Keramik Lokal Tidak Kalah Dengan Keramik Impor

Bagikan

“Kita harus bangga bahwa keramik produksi dalam negeri memiliki keunggulan dari segi kualitas, tipe, desain, atau motif, jaminan ketersediaan dan after sales service, serta memiliki Tingkat Komponen Dalam Negeri  (TKDN) rata-rata di atas 85 persen.” Demikian kata Menteri Perindustrian Agus Gumiwang Kartasasmita, selepas prosesi penandatanganan Nota Kesepahaman Kerjasama antara Asosiasi Aneka Industri Keramik Indonesia (ASAKI) dan Realestat Indonesia (REI) di kantor Kementerian Perindustrian (Kemenperin), Jakarta, (17/6).

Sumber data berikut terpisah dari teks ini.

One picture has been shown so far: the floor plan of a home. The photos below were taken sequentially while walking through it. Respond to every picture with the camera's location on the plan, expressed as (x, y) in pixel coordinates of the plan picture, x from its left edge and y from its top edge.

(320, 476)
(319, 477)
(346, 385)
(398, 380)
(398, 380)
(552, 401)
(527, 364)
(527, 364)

Bahkan, khusus untuk produk ubin atau porcelain slab ukuran 3,2×1,6 meter, baru Indonesia yang mampu memproduksi di dunia. Wajar kiranya, jika ubin keramik lokal telah mampu menembus pasar ekspor ke negara-negara Asia, Eropa, Amerika, dan Australia. Untuk itu, Kemenperin terus berupaya mengakselerasi dan membangkitkan kembali kejayaan industri keramik nasional seperti pada 2014 sebagai produsen nomor 4 di dunia. Saat ini, berdasarkan catatan Kemenperin, industri keramik menduduki peringkat 8 dunia, dengan kapasitas produksi terpasang sebesar 538 juta m2 per tahun dan mampu menyerap tenaga kerja sebanyak 150 ribu orang.

Salah satu langkah yang dilakukan melalui business matching antara produsen keramik dengan asosiasi sektor pengguna. “Upaya itu juga sekaligus untuk mendorong penerapan program Peningkatan Penggunaan Produksi Dalam Negeri (P3DN),” tandas Agus.

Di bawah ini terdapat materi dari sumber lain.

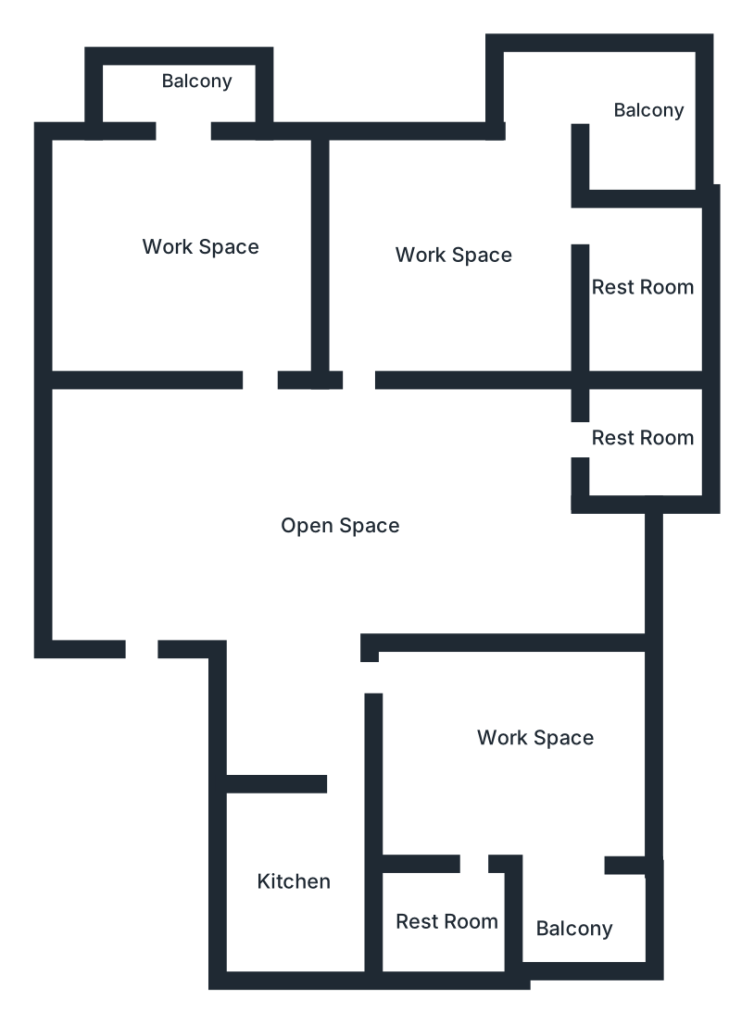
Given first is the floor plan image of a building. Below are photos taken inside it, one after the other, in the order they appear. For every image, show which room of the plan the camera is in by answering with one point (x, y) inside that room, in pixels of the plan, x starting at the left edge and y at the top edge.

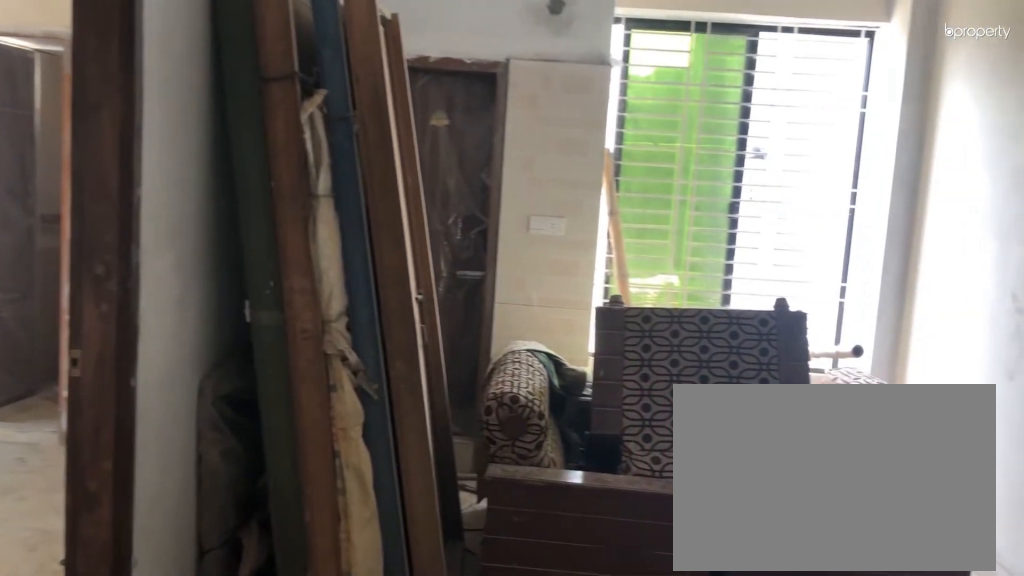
(331, 555)
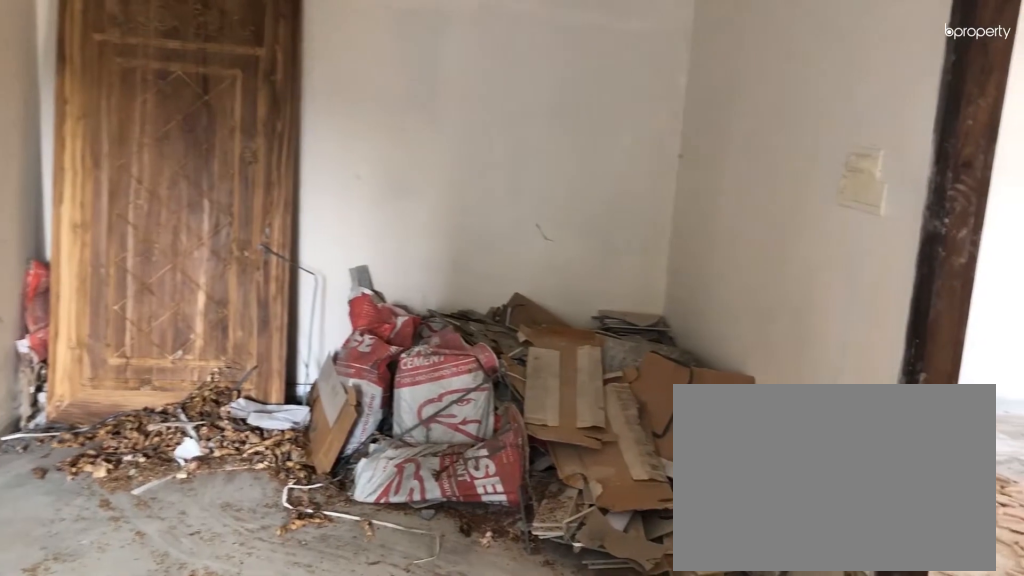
(331, 555)
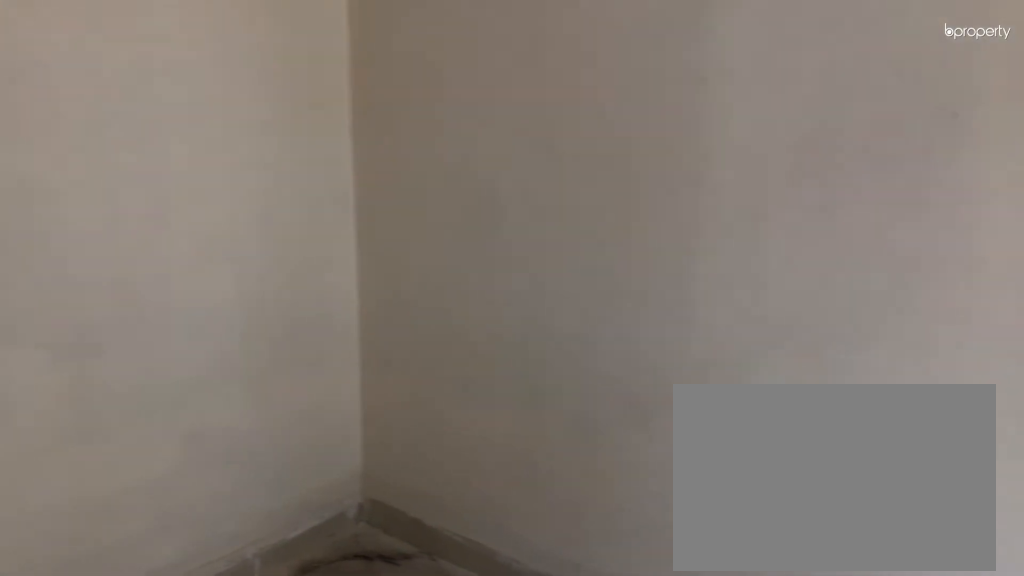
(200, 240)
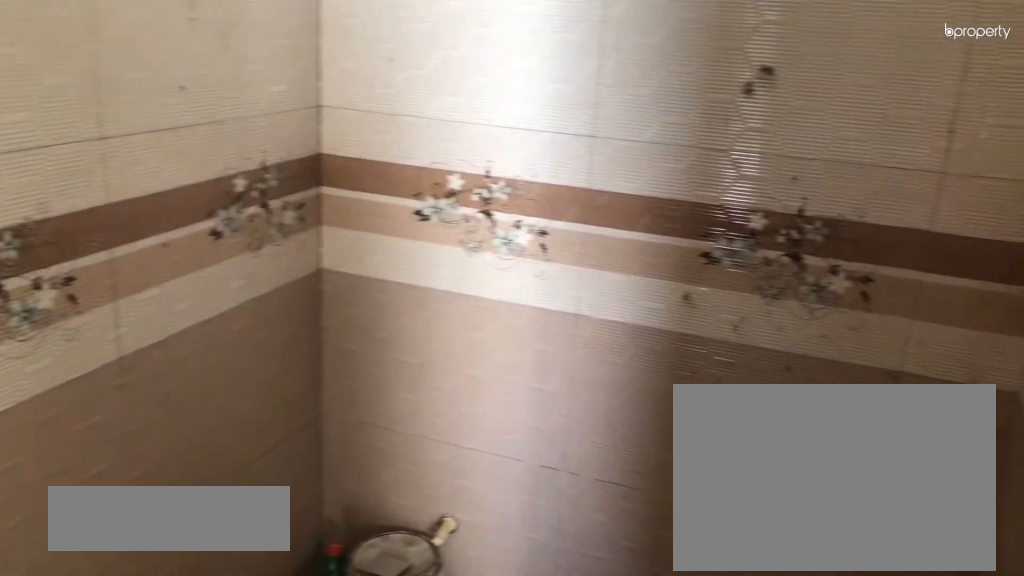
(649, 290)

Agus mengatakan, meningkatnya pembangunan di sektor infrastruktur dan properti, seperti  real estat, perumahan, apartemen, dan bangunan lainnya, membuat permintaan pasar dalam negeri semakin bertambah. “Dalam jangka panjang, industri keramik nasional akan sangat prospektif, mengingat konsumsi keramik nasional per kapita sekitar 1,4 m2 masih lebih rendah dibandingkan konsumsi ideal dunia yang telah mencapai lebih dari 3 m2,” terang Agus.

Selain itu, Pemerintah yang gencar dalam pembangunan infrastruktur, serta meningkatnya kebutuhan perumahan atau tempat tinggal oleh pekerja usia produktif, menjadi peluang pangsa pasar bagi industri keramik nasional untuk meningkatkan konsumsi keramik nasional dan memperluas pangsa pasar dalam negeri.

Menperin menyebut, produk keramik nasional masuk dalam kategori wajib mempunyai nilai TKDN lebih besar dari 40%. Karena itu, guna mendukung industri keramik nasional diperlukan juga komitmen kuat untuk mengurangi ketegantungan terhadap produk luar negeri, melalui optimalisasi belanja pemerintah, khususnya pembangunan fisik infrastruktur yang menggunakan APBN maupun APBD.

Karena itu, Agus optimistis, upaya link and match ini akan semakin menumbuhkan industri keramik nasional, pasalnya sub sektor industri tersebut memiliki keunggulan komparatif melalui ketersediaan bahan baku yang melimpah, serta didukung dengan kemudahan iklim berusaha Pemerintah melalui UU 11/2020 tentang Cipta Kerja.

“Secara kapasitas dan kemampuan, industri keramik kita telah mampu memenuhi kebutuhan nasional. Namun, kami juga terus mendorong pemanfaatan teknologi modern, guna menciptakan produk yang inovatif dan kompetitif,” imbuhnya. Kemenperin mencatat, hingga saat ini kekuatan industri ubin keramik di Indonesia ditopang oleh 37 perusahaan yang tersebar di Banten, Jawa Barat, Jawa Timur, Sumatera Utara, dan Sumatera Selatan.

Ketua Umum ASAKI, Edy Suyanto, menyatakan pihaknya memastikan mendukung Kemenperin dalam hal program substitusi impor. Selain memiliki volume kapasitas produksi yang besar, dengan tingkat utilitas sekitar 78 persen, kata Eddy, “Kami juga punya keunggulan dalam bidang desain dan teknologi, bahkan kami sudah melakukan ekspor untuk teknologi yang merupakan satu-satunya di Asia Tenggara.”

Karena itu, “Untuk menjaga momentum pemulihan dan kebangkitan industri keramik, kami mendesak langkah-langkah konkret dalam upaya penguatan daya saling. Misalnya, pembatasan pelabuhan impor tertentu dan penetapan minimum harga impor,” tandas Eddy.